A grande contradição é que,
concomitantemente a estas cruciais conquistas,
persiste em todas as regiões do Brasil, violenta
intolerância antihomossexual, cientificamente
chamada de “homofobia”. Este ódio explícito, cruel,
persistente e generalizado, vai do insulto e ameaça,
à graves episódios de discriminação, constatados em
todos os segmentos e esferas sociais. Incluem
violência física, golpes e tortura, culminando em
violentíssimos e pavorosos assassinatos – via de
regra cometidos com revoltantes requintes de
crueldade, abrangendo elevado número de golpes e
tiros, o uso de múltiplos instrumentos e tortura
prévia. Crimes de ódio em que a homossexualidade
da vítima motivou a agressão e pesou
definitivamente no modus operandi do homicida.

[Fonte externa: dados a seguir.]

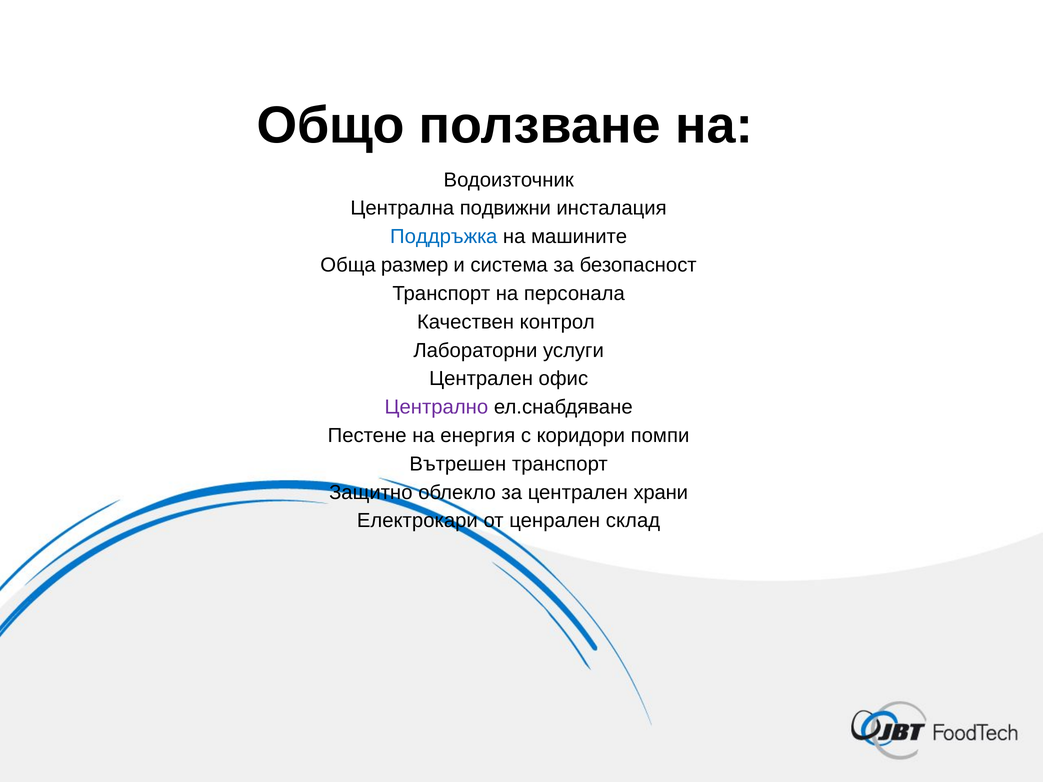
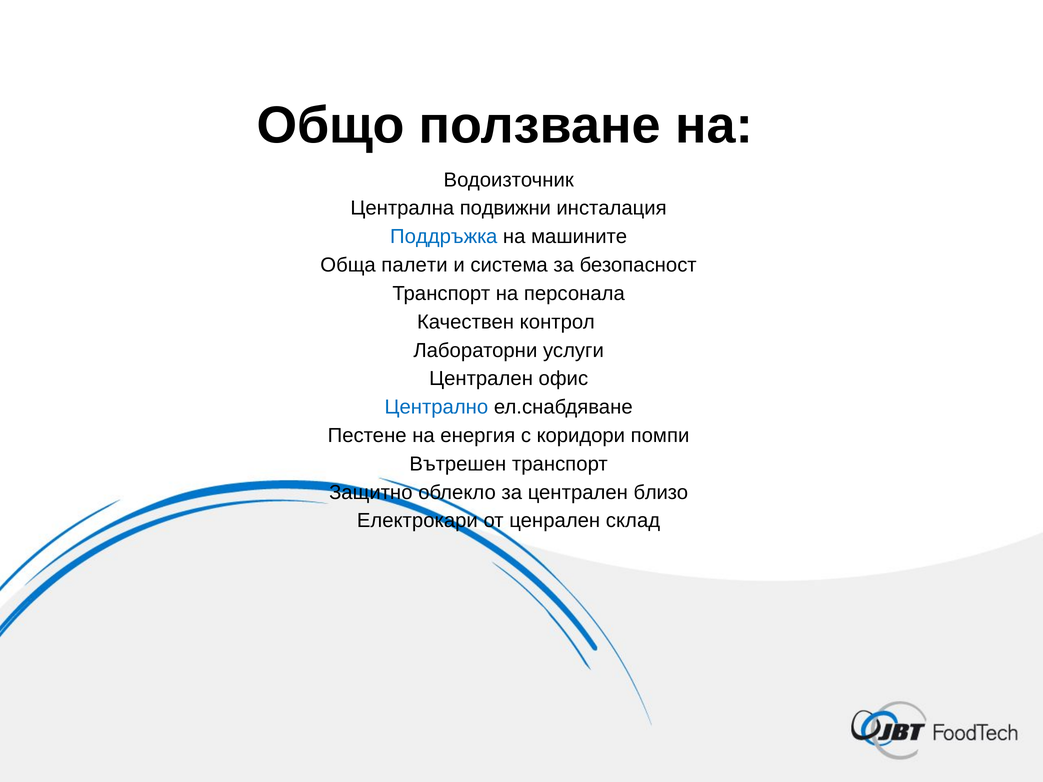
размер: размер -> палети
Централно colour: purple -> blue
храни: храни -> близо
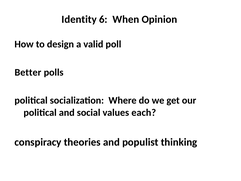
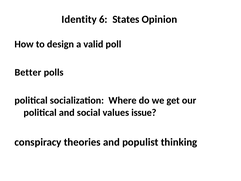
When: When -> States
each: each -> issue
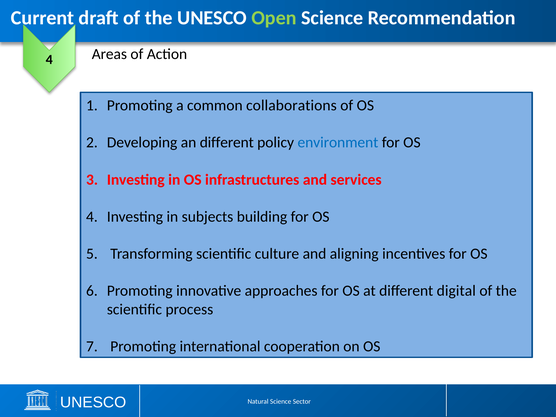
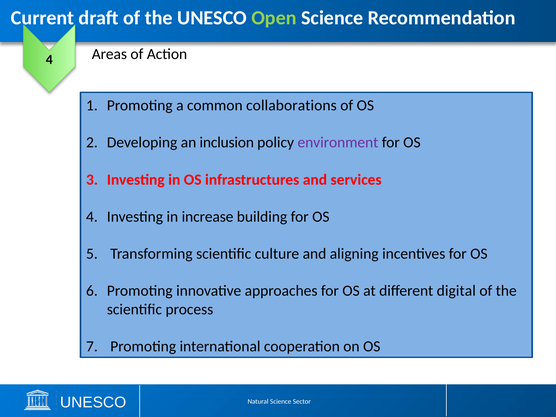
an different: different -> inclusion
environment colour: blue -> purple
subjects: subjects -> increase
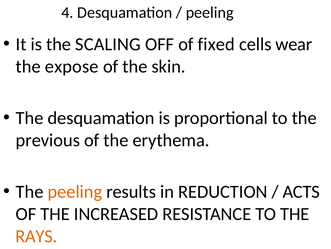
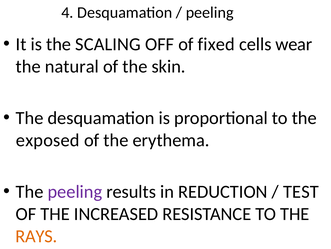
expose: expose -> natural
previous: previous -> exposed
peeling at (75, 191) colour: orange -> purple
ACTS: ACTS -> TEST
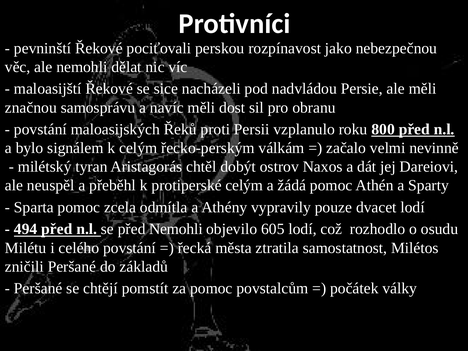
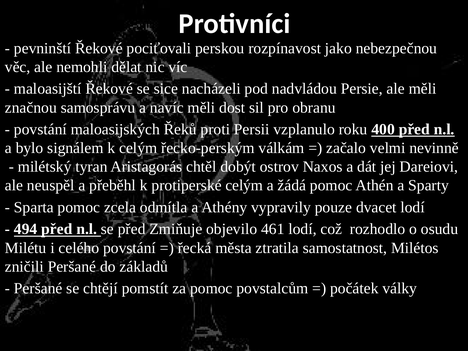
800: 800 -> 400
před Nemohli: Nemohli -> Zmiňuje
605: 605 -> 461
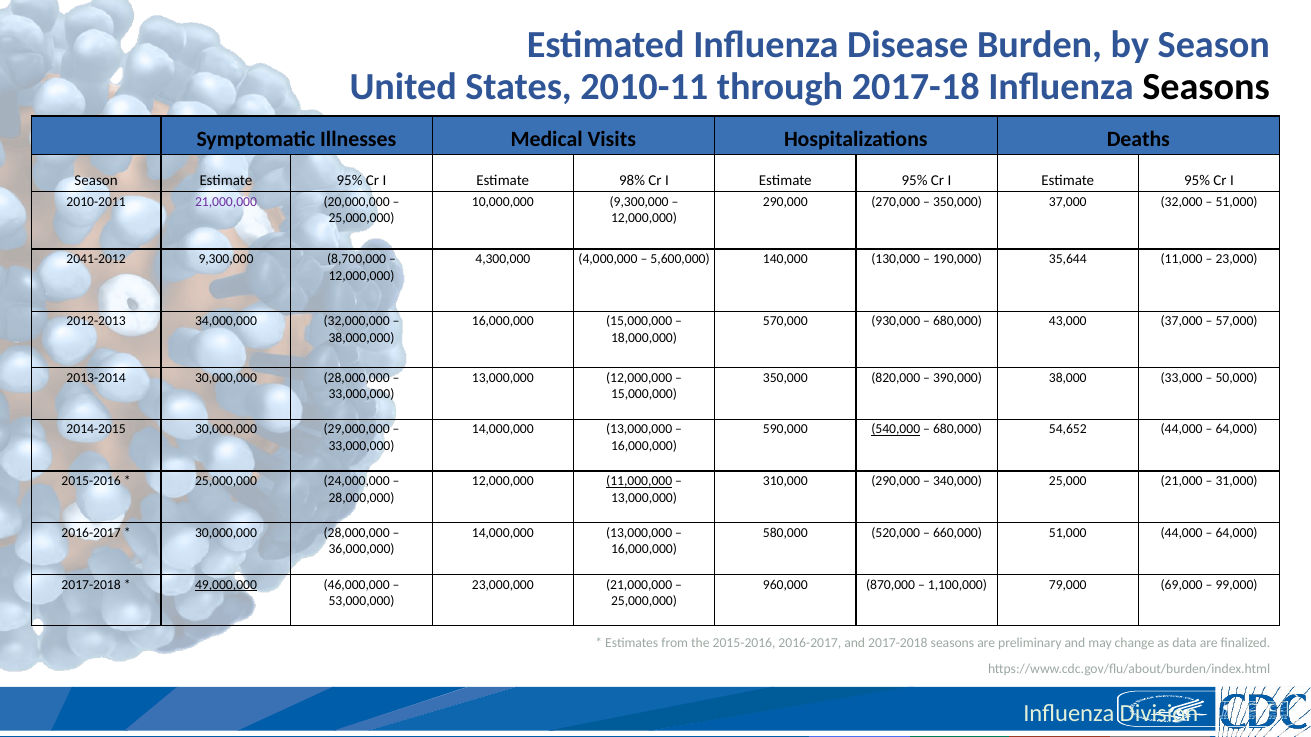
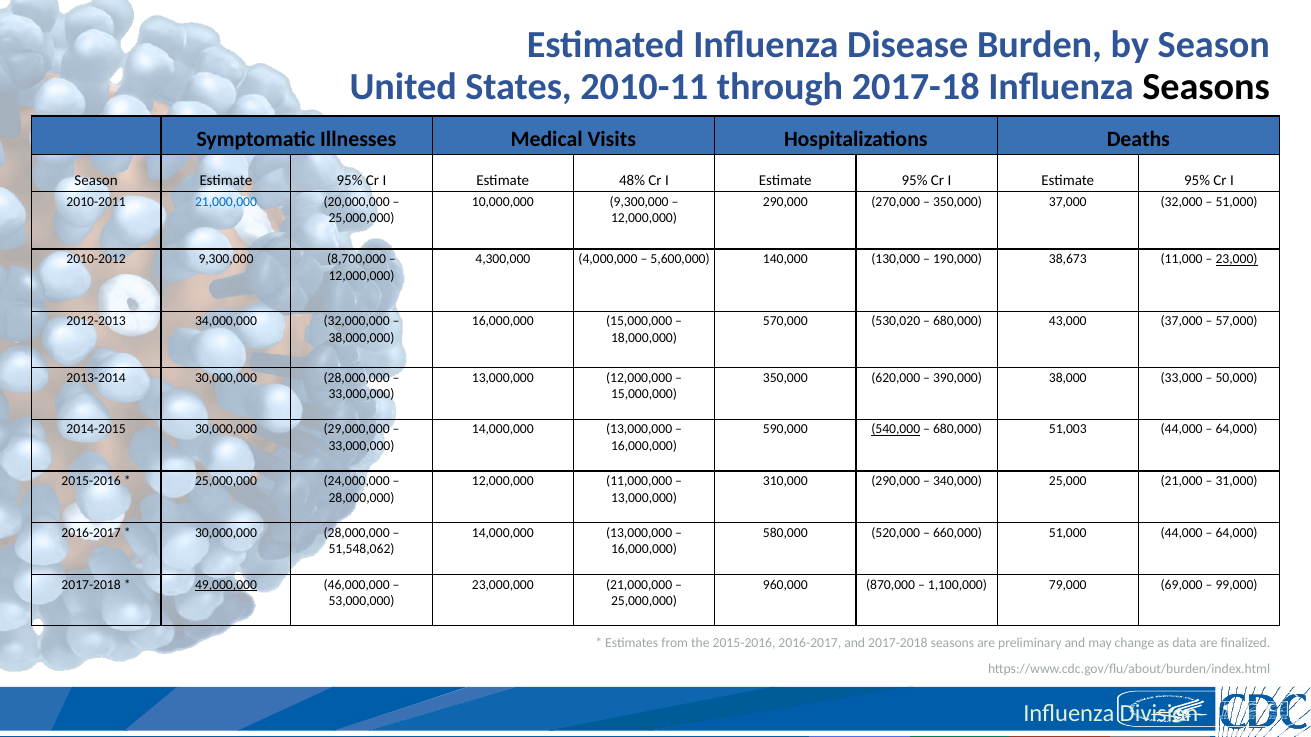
98%: 98% -> 48%
21,000,000 at (226, 202) colour: purple -> blue
2041-2012: 2041-2012 -> 2010-2012
35,644: 35,644 -> 38,673
23,000 underline: none -> present
930,000: 930,000 -> 530,020
820,000: 820,000 -> 620,000
54,652: 54,652 -> 51,003
11,000,000 underline: present -> none
36,000,000: 36,000,000 -> 51,548,062
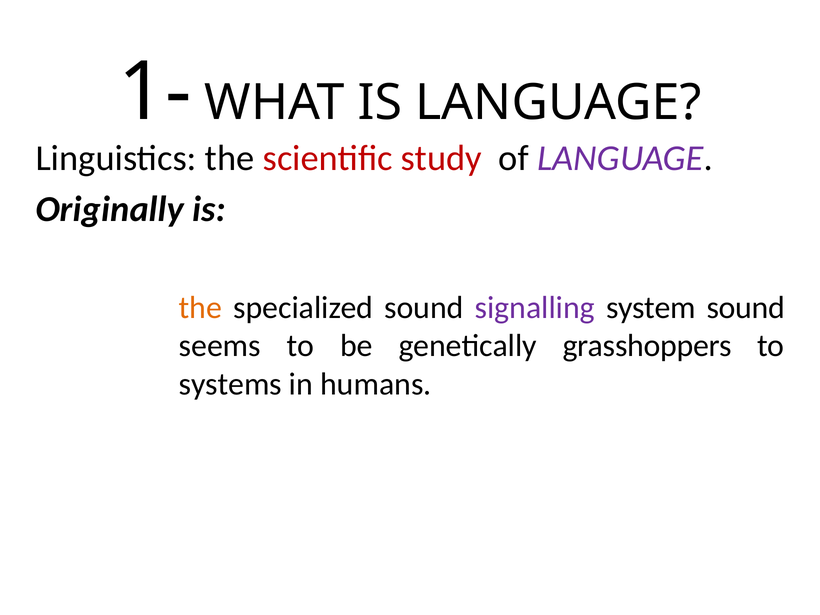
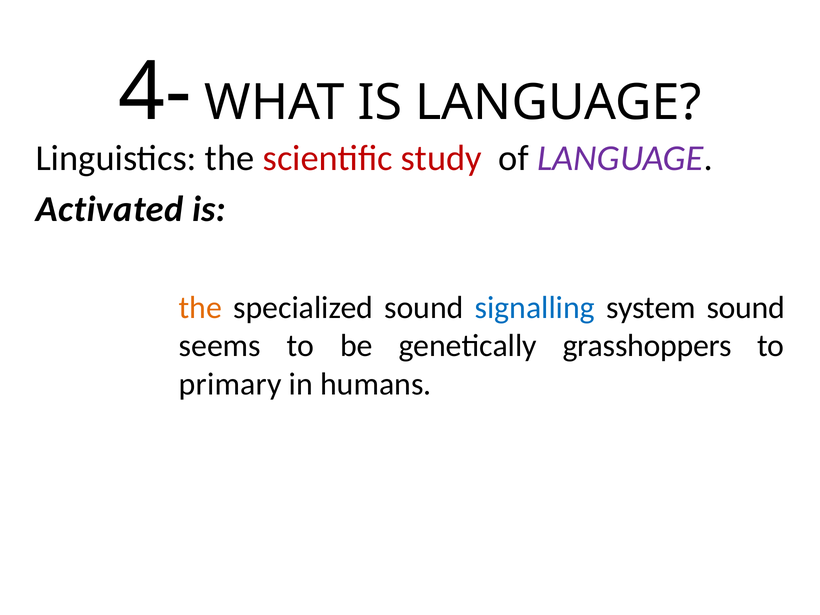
1-: 1- -> 4-
Originally: Originally -> Activated
signalling colour: purple -> blue
systems: systems -> primary
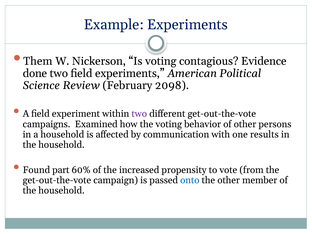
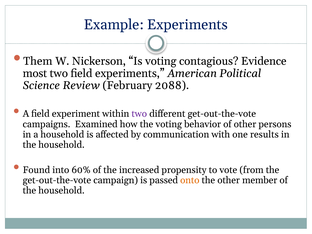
done: done -> most
2098: 2098 -> 2088
part: part -> into
onto colour: blue -> orange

Desde 1980 que o Grupo Gay da Bahia, a
mais antiga ONG defensora dos direitos humanos dos
homossexuais, realiza a coleta sistemática de
informações sobre o homicídio de gays, travestis
lésbicas em nosso país. Neste período, 1980-2002, documentamos o chocante número de 2.218
assassinatos de homossexuais – cifra certamente
muito inferior à realidade, posto que inexistindo no
Brasil estatísticas oficiais relativas a crimes de ódios,
temos de nos valer de notícias publicadas na
imprensa, pesquisa na internet e informações
enviadas pelos próprios militantes homossexuais, a
fim de reconstituir este lado sombrio que ameaça
gravemente a sobrevivência de mais de 10% de
nossa população representada pelos homossexuais
de ambos os sexos. Desde 1995 passamos a divulgar,
além da análise anual destes “HOMOcídios”, também
um resumo dos episódios mais graves de violação
dos direitos humanos de travestis, transexuais,
lésbicas e gays, incluindo variegadas manifestações
de homofobia: na mídia, nas repartições públicas,
dentro do lar, nos púlpitos e tribunas, nos shoppings,
na rua. Nossos dados, apesar de sua assumida
incompletude, têm sido anualmente utilizados pelo
próprio State Department do Governo NorteAmericano, e mais recentemente, pelo Relatório
Anual da Justiça Global, além de constar em nossos
principais sites de Direitos Humanos.
Conseguimos reunir em 2002 informação
sobre 126 assassinatos de homossexuais e um total
de 166 de violações de direitos humanos. Números
reconhecidamente inferiores à realidade, convém
insistir. Apenas a ponta de um iceberg de sangue e
ódio.
(Autor: Luiz Mott Marcelo Cerqueira. Trecho do livro
“Matei porque odeio gay”. Bahia, 2003).